→ WRITTEN TASK
Copy out every one of the records below word for word, leaving out the pictures.

Data records:
┌──
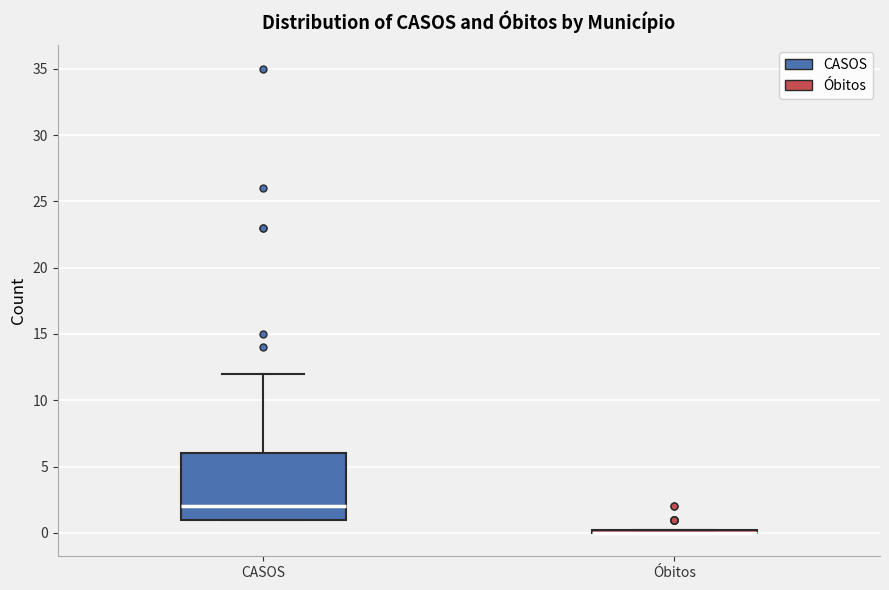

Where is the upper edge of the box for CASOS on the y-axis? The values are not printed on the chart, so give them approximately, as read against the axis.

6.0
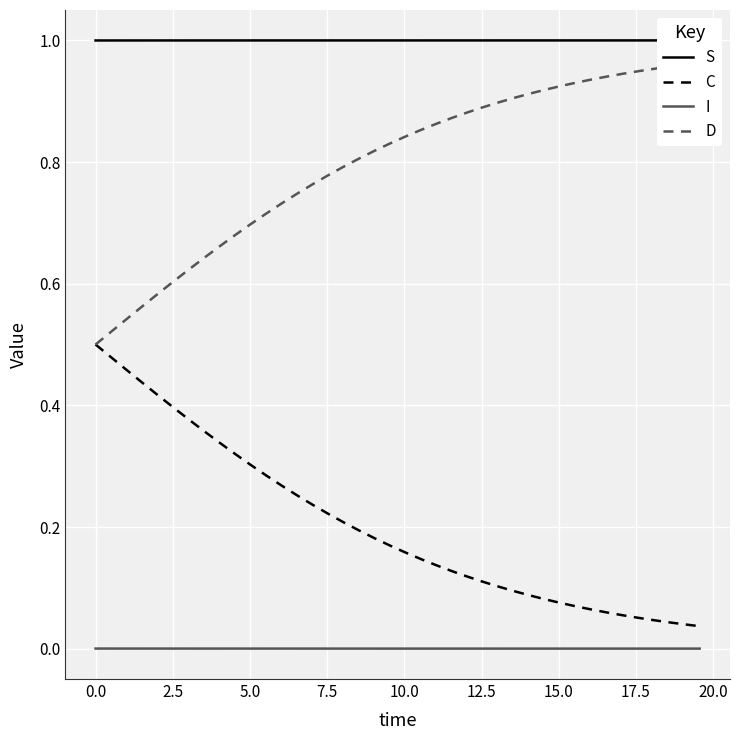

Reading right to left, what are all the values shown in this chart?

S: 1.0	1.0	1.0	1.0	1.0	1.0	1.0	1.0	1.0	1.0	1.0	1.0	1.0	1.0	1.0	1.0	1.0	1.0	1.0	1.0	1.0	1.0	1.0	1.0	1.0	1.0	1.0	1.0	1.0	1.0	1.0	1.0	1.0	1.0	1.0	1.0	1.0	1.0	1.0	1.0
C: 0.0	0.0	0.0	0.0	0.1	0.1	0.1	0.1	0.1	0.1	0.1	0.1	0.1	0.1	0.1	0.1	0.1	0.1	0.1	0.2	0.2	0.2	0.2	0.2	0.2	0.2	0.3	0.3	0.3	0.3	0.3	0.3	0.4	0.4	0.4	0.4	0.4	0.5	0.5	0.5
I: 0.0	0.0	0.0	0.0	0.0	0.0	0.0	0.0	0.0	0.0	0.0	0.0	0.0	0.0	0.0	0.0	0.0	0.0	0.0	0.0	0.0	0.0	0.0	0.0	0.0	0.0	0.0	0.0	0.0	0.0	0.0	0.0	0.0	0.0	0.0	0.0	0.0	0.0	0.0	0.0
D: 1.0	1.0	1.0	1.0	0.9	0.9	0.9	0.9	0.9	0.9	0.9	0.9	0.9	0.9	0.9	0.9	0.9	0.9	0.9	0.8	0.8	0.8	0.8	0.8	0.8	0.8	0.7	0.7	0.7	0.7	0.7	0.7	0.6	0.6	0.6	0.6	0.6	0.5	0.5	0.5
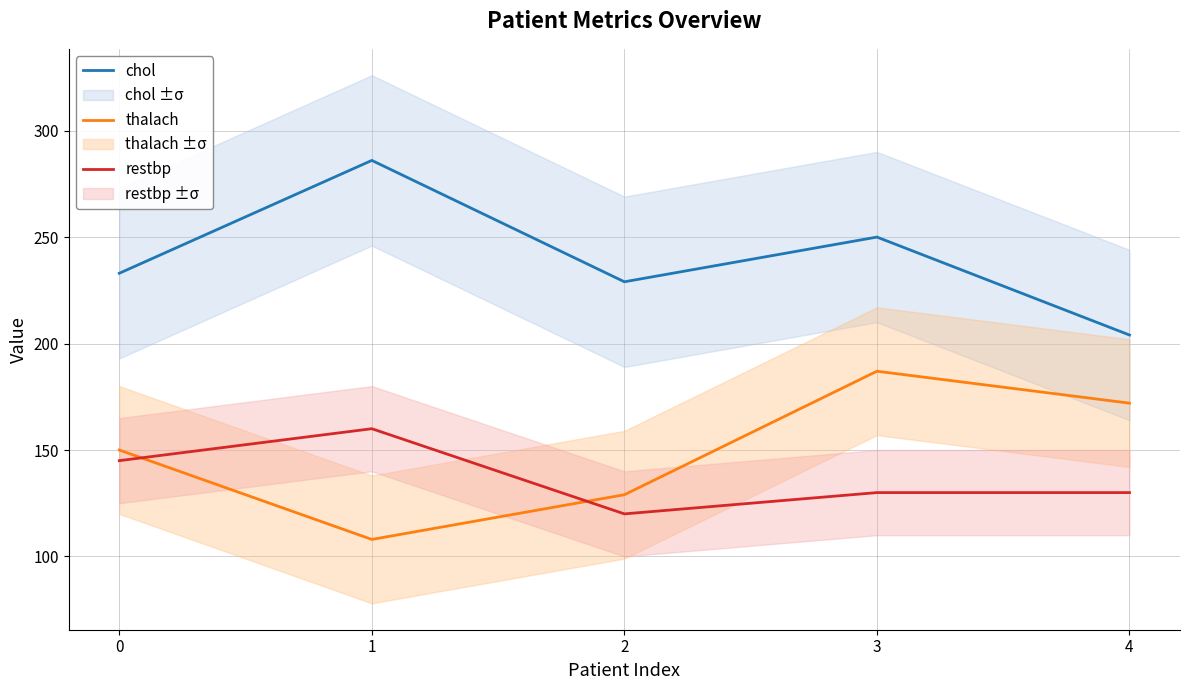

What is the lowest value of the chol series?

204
└──
→ TASK RESPONSE
Where is the upper edge of the box for CASOS on the y-axis? The values are not printed on the chart, so give them approximately, as read against the axis.

6.0

Reading right to left, what are all the values shown in this chart?

S: 1.0	1.0	1.0	1.0	1.0	1.0	1.0	1.0	1.0	1.0	1.0	1.0	1.0	1.0	1.0	1.0	1.0	1.0	1.0	1.0	1.0	1.0	1.0	1.0	1.0	1.0	1.0	1.0	1.0	1.0	1.0	1.0	1.0	1.0	1.0	1.0	1.0	1.0	1.0	1.0
C: 0.0	0.0	0.0	0.0	0.1	0.1	0.1	0.1	0.1	0.1	0.1	0.1	0.1	0.1	0.1	0.1	0.1	0.1	0.1	0.2	0.2	0.2	0.2	0.2	0.2	0.2	0.3	0.3	0.3	0.3	0.3	0.3	0.4	0.4	0.4	0.4	0.4	0.5	0.5	0.5
I: 0.0	0.0	0.0	0.0	0.0	0.0	0.0	0.0	0.0	0.0	0.0	0.0	0.0	0.0	0.0	0.0	0.0	0.0	0.0	0.0	0.0	0.0	0.0	0.0	0.0	0.0	0.0	0.0	0.0	0.0	0.0	0.0	0.0	0.0	0.0	0.0	0.0	0.0	0.0	0.0
D: 1.0	1.0	1.0	1.0	0.9	0.9	0.9	0.9	0.9	0.9	0.9	0.9	0.9	0.9	0.9	0.9	0.9	0.9	0.9	0.8	0.8	0.8	0.8	0.8	0.8	0.8	0.7	0.7	0.7	0.7	0.7	0.7	0.6	0.6	0.6	0.6	0.6	0.5	0.5	0.5

What is the lowest value of the chol series?

204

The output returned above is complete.